Hazreti Ali diyor ki: “Çocuğun kalbi ekilmemiş bir tarla gibidir. Ne ekersen, o filizlenir.”

İnsani, bebek iken, cenin iken, çocuk iken iyi yetiştirmeye başlamalı. Kendi kaderini, kendi sağlıklı ve sağlam iradesi ile oluşturacak duruma getirmeli. Aklını, zekâsını, bilgisini doğru kullanma öğretilmeli. Vatan, millet, devlet, bayrak, bağımsızlık, özgürlük, hak, hukuk, adalet, insanlık, hakkaniyet, hayâ, edep, güzel ahlak düşmanı olmamalı. Vatan düşmanları ile işbirliği yaparak, alçak kahpe olmamalı. Ormanları yakarak, aşağılık olmamalı. Kurallara uymayarak, sonunu hazırlamamalı.
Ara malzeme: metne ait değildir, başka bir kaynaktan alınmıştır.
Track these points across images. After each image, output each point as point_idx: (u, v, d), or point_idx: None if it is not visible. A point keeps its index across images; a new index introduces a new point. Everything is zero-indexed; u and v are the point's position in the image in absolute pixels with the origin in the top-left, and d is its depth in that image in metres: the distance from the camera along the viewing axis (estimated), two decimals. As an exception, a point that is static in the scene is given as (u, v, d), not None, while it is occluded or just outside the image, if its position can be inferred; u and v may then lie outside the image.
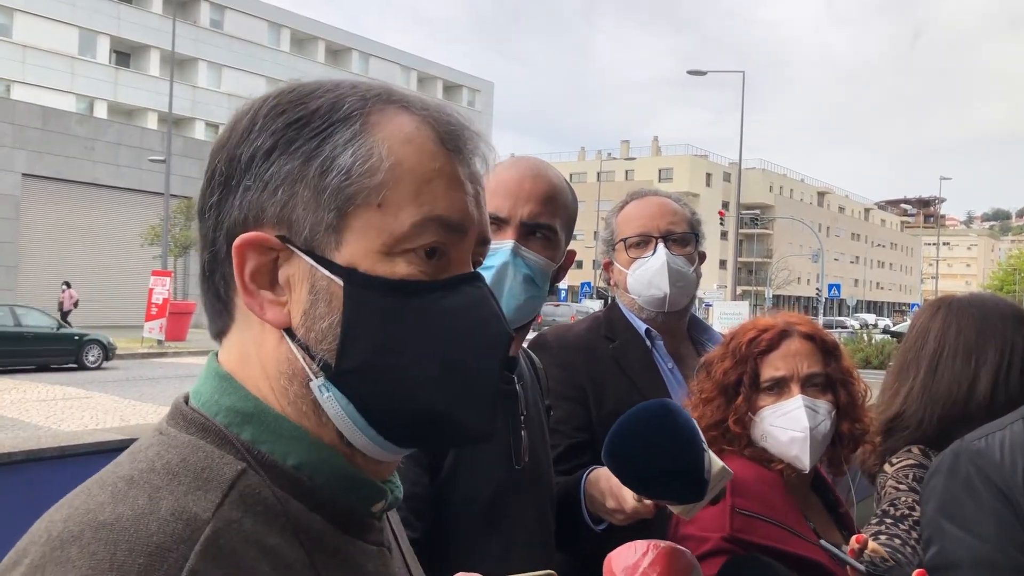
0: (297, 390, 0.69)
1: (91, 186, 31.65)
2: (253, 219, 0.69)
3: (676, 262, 2.05)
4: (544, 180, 1.54)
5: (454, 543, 1.37)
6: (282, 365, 0.69)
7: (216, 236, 0.70)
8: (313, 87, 0.72)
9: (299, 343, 0.68)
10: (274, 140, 0.69)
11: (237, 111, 0.74)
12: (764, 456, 1.70)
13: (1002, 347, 1.93)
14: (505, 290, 1.47)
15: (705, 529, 1.56)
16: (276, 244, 0.68)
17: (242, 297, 0.69)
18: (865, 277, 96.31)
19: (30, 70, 38.62)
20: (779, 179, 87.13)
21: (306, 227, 0.68)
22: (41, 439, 3.44)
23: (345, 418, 0.69)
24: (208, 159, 0.73)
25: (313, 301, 0.68)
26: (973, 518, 1.47)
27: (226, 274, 0.70)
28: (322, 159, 0.68)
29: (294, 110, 0.70)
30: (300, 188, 0.68)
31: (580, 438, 1.88)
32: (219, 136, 0.73)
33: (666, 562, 1.18)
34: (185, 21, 41.48)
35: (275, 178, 0.68)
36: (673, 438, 1.25)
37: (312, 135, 0.69)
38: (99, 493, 0.62)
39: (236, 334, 0.73)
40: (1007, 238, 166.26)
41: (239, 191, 0.69)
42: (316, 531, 0.67)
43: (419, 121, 0.72)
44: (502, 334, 0.73)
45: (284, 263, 0.69)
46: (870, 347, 17.75)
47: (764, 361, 1.71)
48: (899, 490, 1.89)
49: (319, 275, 0.68)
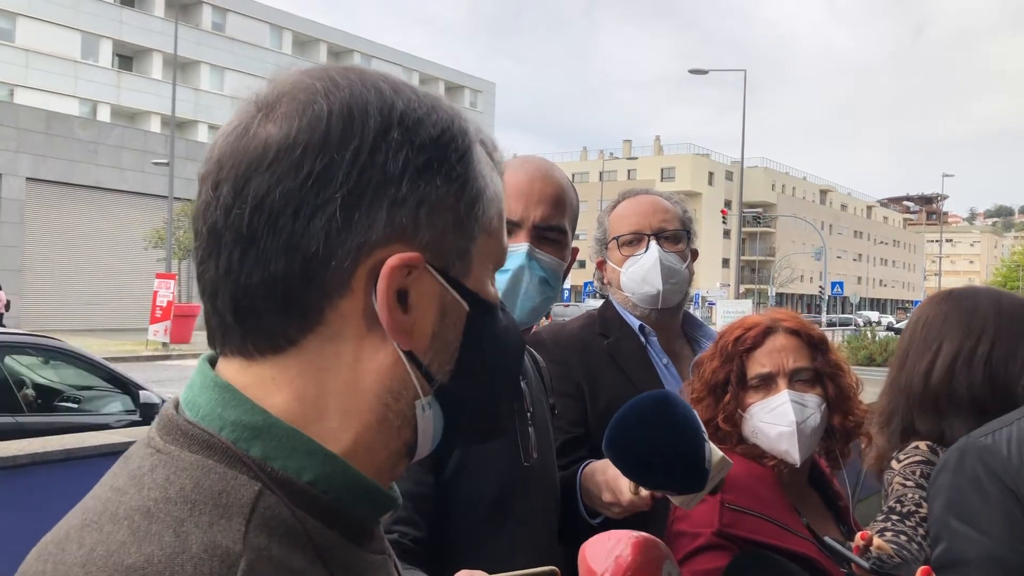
0: (401, 407, 0.68)
1: (95, 189, 31.69)
2: (397, 237, 0.64)
3: (668, 259, 2.06)
4: (553, 181, 1.58)
5: (461, 540, 1.38)
6: (393, 383, 0.67)
7: (333, 247, 0.63)
8: (408, 89, 0.69)
9: (418, 363, 0.67)
10: (427, 156, 0.65)
11: (303, 99, 0.65)
12: (756, 452, 1.72)
13: (963, 337, 1.91)
14: (521, 292, 1.50)
15: (697, 525, 1.57)
16: (422, 266, 0.65)
17: (384, 319, 0.65)
18: (868, 275, 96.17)
19: (33, 74, 38.72)
20: (781, 177, 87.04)
21: (446, 251, 0.67)
22: (47, 443, 3.45)
23: (432, 431, 0.71)
24: (284, 150, 0.63)
25: (443, 324, 0.68)
26: (981, 515, 1.47)
27: (326, 283, 0.64)
28: (470, 186, 0.68)
29: (431, 120, 0.67)
30: (448, 213, 0.67)
31: (576, 433, 1.90)
32: (308, 128, 0.63)
33: (638, 551, 1.19)
34: (187, 24, 41.54)
35: (428, 200, 0.65)
36: (674, 428, 1.26)
37: (459, 155, 0.68)
38: (114, 530, 0.57)
39: (313, 346, 0.66)
40: (1010, 234, 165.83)
41: (384, 204, 0.64)
42: (333, 548, 0.65)
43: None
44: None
45: (414, 284, 0.66)
46: (874, 344, 17.73)
47: (750, 358, 1.73)
48: (906, 486, 1.89)
49: (449, 298, 0.68)
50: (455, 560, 1.34)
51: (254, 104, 0.66)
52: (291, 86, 0.66)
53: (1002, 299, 1.97)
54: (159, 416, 0.68)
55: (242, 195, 0.63)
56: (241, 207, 0.63)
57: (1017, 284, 66.56)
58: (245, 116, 0.66)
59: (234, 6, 45.67)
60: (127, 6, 42.45)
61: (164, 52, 40.47)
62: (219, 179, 0.64)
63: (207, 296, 0.67)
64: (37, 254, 29.89)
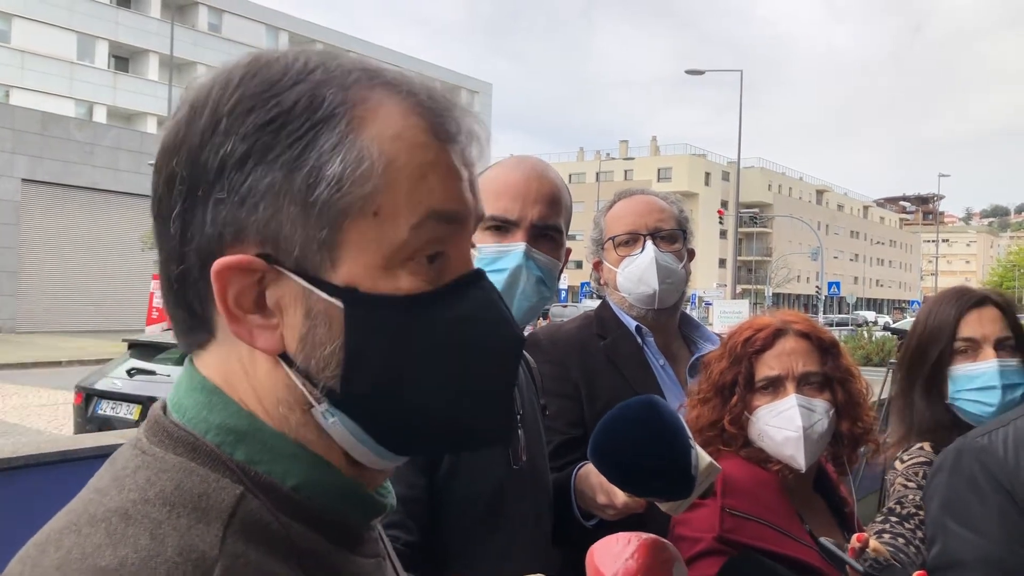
0: (299, 417, 0.64)
1: (91, 191, 31.62)
2: (231, 237, 0.61)
3: (664, 259, 2.06)
4: (549, 181, 1.58)
5: (453, 544, 1.37)
6: (279, 392, 0.64)
7: (185, 251, 0.62)
8: (279, 71, 0.63)
9: (297, 369, 0.63)
10: (247, 146, 0.61)
11: (188, 99, 0.64)
12: (761, 456, 1.70)
13: (922, 323, 2.03)
14: (518, 292, 1.50)
15: (697, 530, 1.56)
16: (261, 266, 0.61)
17: (228, 324, 0.62)
18: (864, 275, 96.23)
19: (29, 75, 38.63)
20: (778, 177, 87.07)
21: (296, 245, 0.61)
22: (42, 444, 3.44)
23: (353, 441, 0.65)
24: (160, 156, 0.64)
25: (311, 326, 0.62)
26: (977, 516, 1.47)
27: (201, 291, 0.63)
28: (308, 170, 0.60)
29: (265, 107, 0.61)
30: (285, 202, 0.60)
31: (573, 434, 1.89)
32: (169, 131, 0.64)
33: (647, 553, 1.18)
34: (183, 25, 41.46)
35: (254, 192, 0.60)
36: (658, 435, 1.25)
37: (292, 140, 0.61)
38: (92, 532, 0.56)
39: (218, 350, 0.66)
40: (1006, 234, 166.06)
41: (210, 204, 0.61)
42: (318, 553, 0.63)
43: (407, 109, 0.64)
44: (513, 338, 0.69)
45: (272, 284, 0.62)
46: (871, 344, 17.74)
47: (759, 360, 1.71)
48: (908, 487, 1.89)
49: (315, 297, 0.62)
50: (448, 563, 1.34)
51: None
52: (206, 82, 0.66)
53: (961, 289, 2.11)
54: (147, 417, 0.67)
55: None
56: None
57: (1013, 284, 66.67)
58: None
59: (230, 7, 45.60)
60: (123, 7, 42.37)
61: (160, 53, 40.33)
62: None
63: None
64: (33, 256, 29.82)
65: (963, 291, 2.06)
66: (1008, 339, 1.96)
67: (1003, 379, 1.90)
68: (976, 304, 2.00)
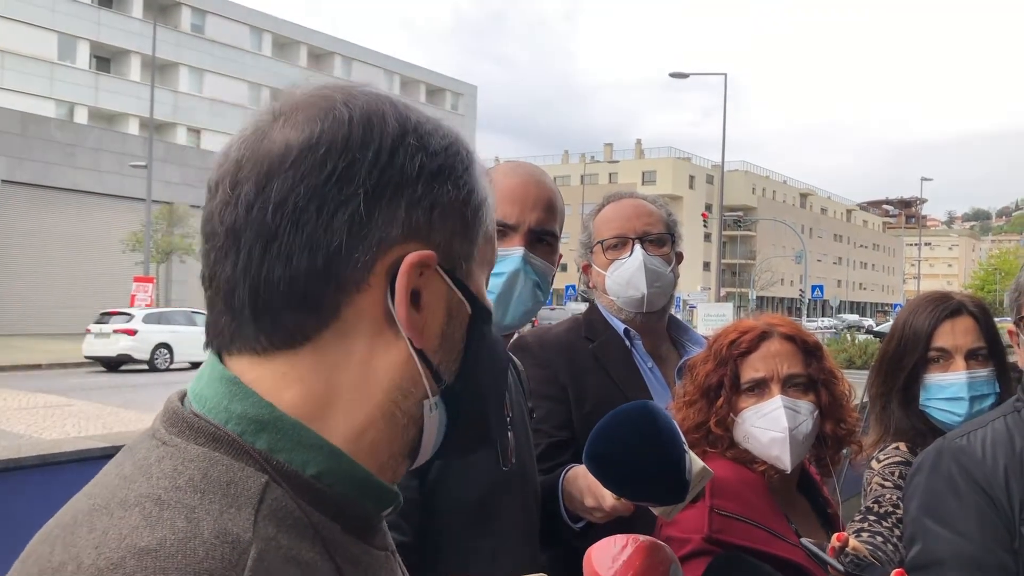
0: (409, 406, 0.70)
1: (72, 192, 31.41)
2: (413, 236, 0.68)
3: (653, 262, 2.07)
4: (545, 186, 1.61)
5: (444, 545, 1.37)
6: (404, 382, 0.69)
7: (355, 242, 0.65)
8: (407, 102, 0.74)
9: (428, 362, 0.70)
10: (439, 162, 0.70)
11: (333, 103, 0.68)
12: (746, 457, 1.71)
13: (899, 331, 2.09)
14: (515, 297, 1.52)
15: (686, 531, 1.57)
16: (434, 265, 0.69)
17: (400, 316, 0.67)
18: (848, 278, 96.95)
19: (9, 75, 38.24)
20: (762, 181, 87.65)
21: (454, 254, 0.71)
22: (21, 448, 3.41)
23: (435, 433, 0.73)
24: (307, 150, 0.66)
25: (451, 325, 0.71)
26: (956, 516, 1.48)
27: (346, 278, 0.66)
28: (476, 194, 0.72)
29: (439, 133, 0.72)
30: (455, 218, 0.70)
31: (561, 436, 1.89)
32: (327, 132, 0.67)
33: (644, 556, 1.19)
34: (166, 26, 41.25)
35: (440, 202, 0.69)
36: (654, 441, 1.25)
37: (464, 166, 0.72)
38: (126, 515, 0.58)
39: (327, 342, 0.67)
40: (987, 238, 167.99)
41: (402, 204, 0.67)
42: (339, 541, 0.66)
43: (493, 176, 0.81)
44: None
45: (426, 284, 0.69)
46: (853, 347, 17.86)
47: (744, 363, 1.72)
48: (884, 487, 1.91)
49: (455, 299, 0.71)
50: (439, 564, 1.34)
51: (270, 113, 0.69)
52: (307, 97, 0.70)
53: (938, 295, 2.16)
54: (164, 408, 0.69)
55: (264, 193, 0.65)
56: (263, 204, 0.65)
57: (995, 287, 67.29)
58: (262, 123, 0.68)
59: (213, 8, 45.35)
60: (105, 7, 42.04)
61: (142, 54, 40.09)
62: (238, 179, 0.66)
63: (222, 295, 0.67)
64: (13, 257, 29.54)
65: (939, 299, 2.07)
66: (981, 349, 1.98)
67: (971, 391, 1.95)
68: (951, 314, 2.02)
Bugünlerde ormanları yakıyorlar! Öte yandan da canlı olan doğa intikamını sel, heyelan, afet, deprem, yıldırım olarak almaktadır! Bu dünya, “etme- bulma” dünyasıdır. “Eden- bulur,” dünyasıdır. “Kimsenin yaptığı kötülük yanında kâr olarak kalmayan dünyadır.” Bugünlerde Doğu Karadeniz de seller, afetler olurken, diğer bölgelerde acımasızca ormanlar kasten yakılmaktadır. Ormanları yakmalar, %90 oranında insan eli ile kasten gerçekleştirilmektedir! Doğa- tabiatta dünyanın ve ülkemizin her yerinde intikamını almaktadır!  “Seller de %90 oranında çarpık kentleşmeden kaynaklanmaktadır.” Dere içinde binalar yapılmış. Dereler, bilimsel iyileştirilmemiş. Köprüler yüksek yapılmamış. Selde ağaçlar, taşlar, molozlar, gelen arabalar, köprü altını kapatmaktadır. Seli, şehrin içine vermektedir. “Ormanlar içine yangını önleyici yollar yapılmamış. Yanmayan ağaçlar dikilmemiş. Hala ülkemizin pek çok coğrafi bölgesinde izin ve ruhsat almadan bina yapılabilmektedir! Ormanlarda mangal keyfi yapılarak, milyonlarca dekar orman yaktırılmaktadır! Öte yandan da bir çürük ağaç kesildi diye ceza verilmektedir. Ben orman yakan 10 kişinin ceza aldığını duymadım. “Sorsan, orman yakmanın cezası; sürekli mahpusta kalmaktır.” “Hiçbir konuda yasama, yürütme, yargı hakkaniyetle dosdoğru işini, görevini yapmamaktadır.”  Bu durumda insanlık dışına çıkanları cesaretlendirmektedir.

Herkes, kamu görevlileri özellikle görevlerini hakkaniyetle yapmalıdır. Vatan, millet, devlet, din- iman için her gereken en eksiksiz yapılmalıdır. Kul hakkı korunmalı. Zalimlerin boynuzları mutlaka kırılmalı. Herkes suçunun cezasını mutlaka çekmelidir. Önce doğru- dürüst eğitim ve öğretim yapılmalı. Sonrasında yargı hakkaniyetle görevini yapmalıdır. Huzur, mutluluk, refah, adalet, eşitlik mutlaka sağlanmalıdır. İnsanların mal, mülk, can, nesil, akıl, nesil sağlığı korunmalıdır.